Exercise goal:
All lines from the one containing "[404,320,462,338] zajímá ->" down to the one containing "[382,331,622,346] [382,353,652,368] [382,375,520,390]", both ends included, are to be given again exactly; omit the rest of the listing below.

Source information:
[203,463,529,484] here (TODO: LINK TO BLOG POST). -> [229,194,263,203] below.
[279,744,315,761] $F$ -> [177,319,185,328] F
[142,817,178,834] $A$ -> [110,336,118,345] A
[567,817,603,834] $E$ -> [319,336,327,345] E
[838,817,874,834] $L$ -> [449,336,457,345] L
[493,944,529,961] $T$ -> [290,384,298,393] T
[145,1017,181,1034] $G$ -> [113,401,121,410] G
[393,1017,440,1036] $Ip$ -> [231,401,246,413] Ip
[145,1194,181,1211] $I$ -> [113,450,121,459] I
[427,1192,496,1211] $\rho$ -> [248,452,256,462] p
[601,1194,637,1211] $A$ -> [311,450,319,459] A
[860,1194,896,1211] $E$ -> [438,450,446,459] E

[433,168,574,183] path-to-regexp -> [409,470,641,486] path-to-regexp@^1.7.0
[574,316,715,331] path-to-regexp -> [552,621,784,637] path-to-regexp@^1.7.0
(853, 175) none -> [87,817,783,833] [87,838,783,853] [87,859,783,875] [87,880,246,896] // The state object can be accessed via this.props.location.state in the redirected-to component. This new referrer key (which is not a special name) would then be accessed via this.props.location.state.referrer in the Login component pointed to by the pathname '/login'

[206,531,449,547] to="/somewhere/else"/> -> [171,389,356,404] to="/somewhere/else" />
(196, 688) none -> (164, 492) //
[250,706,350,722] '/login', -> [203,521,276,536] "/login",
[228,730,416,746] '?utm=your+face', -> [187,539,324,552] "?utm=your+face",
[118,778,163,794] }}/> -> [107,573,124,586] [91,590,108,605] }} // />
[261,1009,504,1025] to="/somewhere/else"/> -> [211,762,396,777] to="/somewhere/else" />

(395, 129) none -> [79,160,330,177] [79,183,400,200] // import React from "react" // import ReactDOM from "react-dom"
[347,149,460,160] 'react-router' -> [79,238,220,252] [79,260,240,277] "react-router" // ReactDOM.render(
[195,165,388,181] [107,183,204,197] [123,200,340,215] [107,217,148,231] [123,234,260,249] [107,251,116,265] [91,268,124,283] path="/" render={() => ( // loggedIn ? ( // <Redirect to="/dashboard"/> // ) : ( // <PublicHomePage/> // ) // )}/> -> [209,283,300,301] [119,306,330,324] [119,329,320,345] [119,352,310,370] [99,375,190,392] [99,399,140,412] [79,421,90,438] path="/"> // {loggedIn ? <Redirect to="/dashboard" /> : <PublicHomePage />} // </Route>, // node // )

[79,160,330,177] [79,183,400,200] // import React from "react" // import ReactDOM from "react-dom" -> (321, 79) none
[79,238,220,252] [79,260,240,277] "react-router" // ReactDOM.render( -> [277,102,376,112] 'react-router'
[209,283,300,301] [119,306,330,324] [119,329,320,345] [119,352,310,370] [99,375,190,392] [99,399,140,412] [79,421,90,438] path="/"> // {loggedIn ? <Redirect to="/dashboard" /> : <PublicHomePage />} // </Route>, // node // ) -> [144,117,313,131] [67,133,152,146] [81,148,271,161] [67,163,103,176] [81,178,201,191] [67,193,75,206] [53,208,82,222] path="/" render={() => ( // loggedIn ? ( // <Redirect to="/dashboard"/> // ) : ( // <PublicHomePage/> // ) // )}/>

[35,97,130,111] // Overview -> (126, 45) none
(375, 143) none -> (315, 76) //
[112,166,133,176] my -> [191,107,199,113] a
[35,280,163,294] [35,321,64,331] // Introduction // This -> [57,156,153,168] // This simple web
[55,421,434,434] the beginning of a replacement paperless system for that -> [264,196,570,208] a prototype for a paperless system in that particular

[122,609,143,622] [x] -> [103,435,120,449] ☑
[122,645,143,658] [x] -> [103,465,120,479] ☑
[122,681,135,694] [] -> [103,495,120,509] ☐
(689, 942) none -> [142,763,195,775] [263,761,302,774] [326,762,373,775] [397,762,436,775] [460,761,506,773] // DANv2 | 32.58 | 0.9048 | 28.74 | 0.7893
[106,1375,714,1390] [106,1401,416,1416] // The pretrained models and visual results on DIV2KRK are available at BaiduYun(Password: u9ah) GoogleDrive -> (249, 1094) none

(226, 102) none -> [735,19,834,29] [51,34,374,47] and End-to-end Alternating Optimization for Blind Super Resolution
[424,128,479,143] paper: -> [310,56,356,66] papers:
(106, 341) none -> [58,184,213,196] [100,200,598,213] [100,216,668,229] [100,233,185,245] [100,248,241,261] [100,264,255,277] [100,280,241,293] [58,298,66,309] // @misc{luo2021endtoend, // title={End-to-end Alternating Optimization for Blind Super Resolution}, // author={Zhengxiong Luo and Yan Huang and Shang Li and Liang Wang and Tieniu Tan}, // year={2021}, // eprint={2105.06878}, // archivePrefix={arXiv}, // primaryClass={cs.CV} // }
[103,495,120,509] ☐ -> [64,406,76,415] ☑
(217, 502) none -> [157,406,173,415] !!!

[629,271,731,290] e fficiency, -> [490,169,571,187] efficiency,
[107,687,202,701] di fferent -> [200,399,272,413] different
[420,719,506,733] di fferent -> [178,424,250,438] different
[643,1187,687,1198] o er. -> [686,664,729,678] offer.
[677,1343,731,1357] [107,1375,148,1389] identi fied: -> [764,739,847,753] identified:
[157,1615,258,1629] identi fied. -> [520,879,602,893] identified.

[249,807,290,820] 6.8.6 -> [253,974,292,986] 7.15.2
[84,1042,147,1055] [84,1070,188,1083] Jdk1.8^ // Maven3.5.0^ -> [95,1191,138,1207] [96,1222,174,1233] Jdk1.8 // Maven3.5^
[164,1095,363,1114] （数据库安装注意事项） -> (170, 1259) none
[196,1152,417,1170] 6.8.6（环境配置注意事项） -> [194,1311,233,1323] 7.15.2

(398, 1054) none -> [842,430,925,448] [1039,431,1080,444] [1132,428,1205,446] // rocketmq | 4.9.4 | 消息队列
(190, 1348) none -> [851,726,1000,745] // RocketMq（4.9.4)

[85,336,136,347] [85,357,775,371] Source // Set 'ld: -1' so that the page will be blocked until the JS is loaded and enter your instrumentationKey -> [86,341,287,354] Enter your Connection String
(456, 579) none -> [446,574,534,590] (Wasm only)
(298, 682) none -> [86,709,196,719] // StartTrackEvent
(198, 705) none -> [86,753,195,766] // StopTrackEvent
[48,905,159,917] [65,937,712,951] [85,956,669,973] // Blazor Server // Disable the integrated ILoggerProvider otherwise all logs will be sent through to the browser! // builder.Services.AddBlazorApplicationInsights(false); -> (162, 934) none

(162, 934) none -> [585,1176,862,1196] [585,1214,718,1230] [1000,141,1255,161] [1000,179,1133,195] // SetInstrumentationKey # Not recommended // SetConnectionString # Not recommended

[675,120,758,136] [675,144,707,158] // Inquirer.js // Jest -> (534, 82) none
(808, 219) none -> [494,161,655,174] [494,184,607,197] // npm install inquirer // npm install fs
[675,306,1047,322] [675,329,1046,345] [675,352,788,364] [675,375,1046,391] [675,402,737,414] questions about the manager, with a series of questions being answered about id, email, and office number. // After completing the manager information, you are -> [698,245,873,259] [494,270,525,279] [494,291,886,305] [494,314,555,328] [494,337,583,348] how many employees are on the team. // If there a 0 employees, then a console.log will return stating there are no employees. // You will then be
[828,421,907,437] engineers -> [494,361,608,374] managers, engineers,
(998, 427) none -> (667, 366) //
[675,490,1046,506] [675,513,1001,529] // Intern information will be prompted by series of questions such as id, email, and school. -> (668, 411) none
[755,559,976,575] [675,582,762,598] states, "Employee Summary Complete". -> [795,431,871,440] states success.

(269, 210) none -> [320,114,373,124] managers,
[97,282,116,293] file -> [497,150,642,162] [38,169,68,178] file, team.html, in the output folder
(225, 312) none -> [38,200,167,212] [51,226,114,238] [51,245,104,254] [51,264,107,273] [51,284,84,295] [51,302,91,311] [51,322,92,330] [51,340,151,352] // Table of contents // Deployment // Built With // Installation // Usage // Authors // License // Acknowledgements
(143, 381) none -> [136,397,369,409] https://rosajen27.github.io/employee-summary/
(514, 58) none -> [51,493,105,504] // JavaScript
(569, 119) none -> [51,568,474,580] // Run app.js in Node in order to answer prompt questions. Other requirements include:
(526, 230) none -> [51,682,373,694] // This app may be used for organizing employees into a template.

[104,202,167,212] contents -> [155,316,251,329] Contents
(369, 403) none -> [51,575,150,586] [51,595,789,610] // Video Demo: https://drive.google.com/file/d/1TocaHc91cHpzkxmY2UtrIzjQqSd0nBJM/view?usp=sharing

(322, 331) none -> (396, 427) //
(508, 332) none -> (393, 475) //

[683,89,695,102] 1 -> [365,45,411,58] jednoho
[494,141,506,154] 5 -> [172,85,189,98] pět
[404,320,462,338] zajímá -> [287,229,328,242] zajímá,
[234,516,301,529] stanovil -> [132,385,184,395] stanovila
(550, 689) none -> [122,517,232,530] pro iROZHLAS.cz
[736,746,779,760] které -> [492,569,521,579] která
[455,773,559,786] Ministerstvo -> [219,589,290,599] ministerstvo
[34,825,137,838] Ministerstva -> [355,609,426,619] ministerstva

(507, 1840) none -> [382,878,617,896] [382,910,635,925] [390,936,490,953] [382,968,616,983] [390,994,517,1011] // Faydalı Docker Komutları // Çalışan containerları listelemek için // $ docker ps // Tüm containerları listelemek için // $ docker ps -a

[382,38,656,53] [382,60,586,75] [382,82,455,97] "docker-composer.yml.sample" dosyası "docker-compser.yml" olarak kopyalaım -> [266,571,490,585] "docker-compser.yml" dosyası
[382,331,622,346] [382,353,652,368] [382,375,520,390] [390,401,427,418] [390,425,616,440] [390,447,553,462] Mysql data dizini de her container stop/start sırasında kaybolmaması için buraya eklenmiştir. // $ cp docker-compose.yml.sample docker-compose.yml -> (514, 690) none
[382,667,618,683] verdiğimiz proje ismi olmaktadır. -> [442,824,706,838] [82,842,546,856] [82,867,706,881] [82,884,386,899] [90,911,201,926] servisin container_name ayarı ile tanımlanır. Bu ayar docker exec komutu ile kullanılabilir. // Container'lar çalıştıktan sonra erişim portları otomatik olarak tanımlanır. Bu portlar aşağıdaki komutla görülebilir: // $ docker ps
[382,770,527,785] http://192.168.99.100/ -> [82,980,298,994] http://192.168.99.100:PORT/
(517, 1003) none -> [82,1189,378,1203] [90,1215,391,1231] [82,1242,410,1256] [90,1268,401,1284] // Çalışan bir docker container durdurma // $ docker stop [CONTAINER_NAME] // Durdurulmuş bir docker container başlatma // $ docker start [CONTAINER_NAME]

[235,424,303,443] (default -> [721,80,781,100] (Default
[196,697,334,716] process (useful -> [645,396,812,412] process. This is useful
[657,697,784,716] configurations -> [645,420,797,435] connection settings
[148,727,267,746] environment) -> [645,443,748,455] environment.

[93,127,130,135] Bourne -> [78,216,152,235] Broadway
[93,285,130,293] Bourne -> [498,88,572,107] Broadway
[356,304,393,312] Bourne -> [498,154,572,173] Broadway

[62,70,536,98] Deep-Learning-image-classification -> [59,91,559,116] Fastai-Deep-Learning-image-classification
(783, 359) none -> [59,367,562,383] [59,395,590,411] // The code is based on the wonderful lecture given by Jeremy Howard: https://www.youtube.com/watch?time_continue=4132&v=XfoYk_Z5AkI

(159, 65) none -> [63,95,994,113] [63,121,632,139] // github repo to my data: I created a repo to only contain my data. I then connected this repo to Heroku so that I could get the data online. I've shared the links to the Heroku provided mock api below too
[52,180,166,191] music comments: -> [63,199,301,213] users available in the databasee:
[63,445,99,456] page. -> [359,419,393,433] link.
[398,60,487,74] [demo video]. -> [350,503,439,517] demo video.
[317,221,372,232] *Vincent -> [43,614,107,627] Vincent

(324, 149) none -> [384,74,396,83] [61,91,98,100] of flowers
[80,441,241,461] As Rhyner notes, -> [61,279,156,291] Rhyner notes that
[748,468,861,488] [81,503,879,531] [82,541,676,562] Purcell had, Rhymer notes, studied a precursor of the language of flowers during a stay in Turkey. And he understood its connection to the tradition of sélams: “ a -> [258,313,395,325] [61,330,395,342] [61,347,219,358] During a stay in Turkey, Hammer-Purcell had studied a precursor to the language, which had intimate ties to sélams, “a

Task output:
[404,320,462,338] zajímá -> [287,229,328,242] zajímá,
[234,516,301,529] stanovil -> [132,385,184,395] stanovila
(550, 689) none -> [122,517,232,530] pro iROZHLAS.cz
[736,746,779,760] které -> [492,569,521,579] která
[455,773,559,786] Ministerstvo -> [219,589,290,599] ministerstvo
[34,825,137,838] Ministerstva -> [355,609,426,619] ministerstva

(507, 1840) none -> [382,878,617,896] [382,910,635,925] [390,936,490,953] [382,968,616,983] [390,994,517,1011] // Faydalı Docker Komutları // Çalışan containerları listelemek için // $ docker ps // Tüm containerları listelemek için // $ docker ps -a

[382,38,656,53] [382,60,586,75] [382,82,455,97] "docker-composer.yml.sample" dosyası "docker-compser.yml" olarak kopyalaım -> [266,571,490,585] "docker-compser.yml" dosyası
[382,331,622,346] [382,353,652,368] [382,375,520,390] [390,401,427,418] [390,425,616,440] [390,447,553,462] Mysql data dizini de her container stop/start sırasında kaybolmaması için buraya eklenmiştir. // $ cp docker-compose.yml.sample docker-compose.yml -> (514, 690) none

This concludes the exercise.